The death toll from the previous day’s accident had reached a thousand. Of those, around six hundred had died on the ground. The number of victims was apparently increasing by the minute. Emergency crews weren’t rising to the questions asked of them by grisly reporters as to the likely final total. The newspapers had gone ahead with their guesstimates anyway. There were a lot of noughts.
Will’s thoughts turned to that beautiful rippling mass at the centre of the inferno. It had resembled a wall of water, or of molten steel. He wanted it so badly. He could almost feel what it would be like to immerse himself in that thing. He might displace the surface without breaking it for some time, like the dimpling that a waterboatman’s legs create on the surface tension of a pond. He might suddenly burst through its pellicle in a sudden implosion of silver bubbles. He could taste a bright, fresh flavour – what an apple might taste of if it were a hybrid of fruit and steel – feel the gush, a slight astringent sting, through his nostrils. Brilliant shivers against the skin. What might there be to see on the reverse? He had to have it.

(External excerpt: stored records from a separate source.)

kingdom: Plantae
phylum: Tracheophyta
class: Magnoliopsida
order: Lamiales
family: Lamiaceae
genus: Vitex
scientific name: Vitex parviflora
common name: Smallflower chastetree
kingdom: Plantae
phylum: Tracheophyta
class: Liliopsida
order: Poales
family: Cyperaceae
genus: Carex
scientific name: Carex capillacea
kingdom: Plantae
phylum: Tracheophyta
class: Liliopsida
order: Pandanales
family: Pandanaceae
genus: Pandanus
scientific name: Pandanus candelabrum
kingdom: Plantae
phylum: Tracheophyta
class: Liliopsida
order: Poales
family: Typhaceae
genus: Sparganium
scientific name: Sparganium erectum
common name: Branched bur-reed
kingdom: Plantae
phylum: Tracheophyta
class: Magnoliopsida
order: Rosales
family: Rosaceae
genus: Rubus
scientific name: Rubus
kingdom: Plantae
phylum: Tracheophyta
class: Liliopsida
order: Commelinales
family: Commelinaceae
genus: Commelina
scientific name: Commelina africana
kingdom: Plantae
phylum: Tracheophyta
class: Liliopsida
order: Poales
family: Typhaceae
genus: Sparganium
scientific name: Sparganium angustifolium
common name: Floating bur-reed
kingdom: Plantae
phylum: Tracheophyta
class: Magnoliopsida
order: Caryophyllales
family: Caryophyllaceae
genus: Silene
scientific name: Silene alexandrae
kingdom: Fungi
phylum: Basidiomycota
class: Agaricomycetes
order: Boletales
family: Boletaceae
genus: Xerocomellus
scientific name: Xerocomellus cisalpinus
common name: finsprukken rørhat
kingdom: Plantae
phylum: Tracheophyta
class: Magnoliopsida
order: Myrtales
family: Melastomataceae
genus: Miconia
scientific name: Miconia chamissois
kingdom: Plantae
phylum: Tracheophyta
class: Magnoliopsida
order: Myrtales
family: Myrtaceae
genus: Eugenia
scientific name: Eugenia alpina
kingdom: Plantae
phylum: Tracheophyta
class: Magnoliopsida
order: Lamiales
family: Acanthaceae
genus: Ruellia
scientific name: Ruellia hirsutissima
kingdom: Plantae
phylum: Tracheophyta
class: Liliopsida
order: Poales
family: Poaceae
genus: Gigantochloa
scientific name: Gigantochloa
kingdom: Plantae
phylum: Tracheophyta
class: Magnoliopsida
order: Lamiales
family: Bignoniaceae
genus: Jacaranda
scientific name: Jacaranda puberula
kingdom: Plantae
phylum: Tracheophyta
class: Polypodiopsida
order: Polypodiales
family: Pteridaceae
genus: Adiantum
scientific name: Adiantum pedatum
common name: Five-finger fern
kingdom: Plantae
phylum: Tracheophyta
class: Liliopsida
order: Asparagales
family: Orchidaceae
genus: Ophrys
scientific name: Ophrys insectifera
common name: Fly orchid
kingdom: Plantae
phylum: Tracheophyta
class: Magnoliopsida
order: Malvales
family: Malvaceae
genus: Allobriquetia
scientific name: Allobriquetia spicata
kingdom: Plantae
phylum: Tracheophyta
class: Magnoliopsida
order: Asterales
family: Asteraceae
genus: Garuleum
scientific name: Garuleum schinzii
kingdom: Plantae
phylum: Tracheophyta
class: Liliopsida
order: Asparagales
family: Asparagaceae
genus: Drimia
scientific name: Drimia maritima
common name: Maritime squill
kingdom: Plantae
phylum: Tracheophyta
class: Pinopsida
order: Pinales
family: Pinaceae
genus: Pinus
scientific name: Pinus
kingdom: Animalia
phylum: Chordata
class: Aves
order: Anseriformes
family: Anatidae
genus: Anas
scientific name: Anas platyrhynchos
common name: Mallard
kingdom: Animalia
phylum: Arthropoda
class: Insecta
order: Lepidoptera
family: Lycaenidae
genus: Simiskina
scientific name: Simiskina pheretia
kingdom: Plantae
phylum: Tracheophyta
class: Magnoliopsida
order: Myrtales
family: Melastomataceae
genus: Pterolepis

But there were no more dates from Christopher. The Graham Greene novel’s dark itinerary ended with this crash. He rubbed at the inked appointments as if believing that some final secret date might reveal itself from the smudges he was creating. He sat for a long time, trying to remember what Catriona’s laughter was like or how her lips felt on his body. He couldn’t do it. His memory wasn’t up to the task. Or was it that, as he shed the people who connected to his life, they became intrinsically, essentially unimportant? They didn’t have immediacy any more. They were memory. And memory faded. When Will died, he thought, Catriona would cease to exist for anybody anywhere. It would be as though she had never set foot on the planet.
Will pushed himself away from the crate, suddenly aware of the panic in his breath and the restive knock of his heart. Had Catriona existed at all? What proof had he that she had been there? If he met a stranger and tried to convince him of the reality of a woman that he had loved, that stranger might be as unmoved as the garden rake by the wall. He wouldn’t have to believe in her because he didn’t care. Whether she had existed meant nothing to anybody who had never met her.
Will jammed the heels of his hands against his eyes.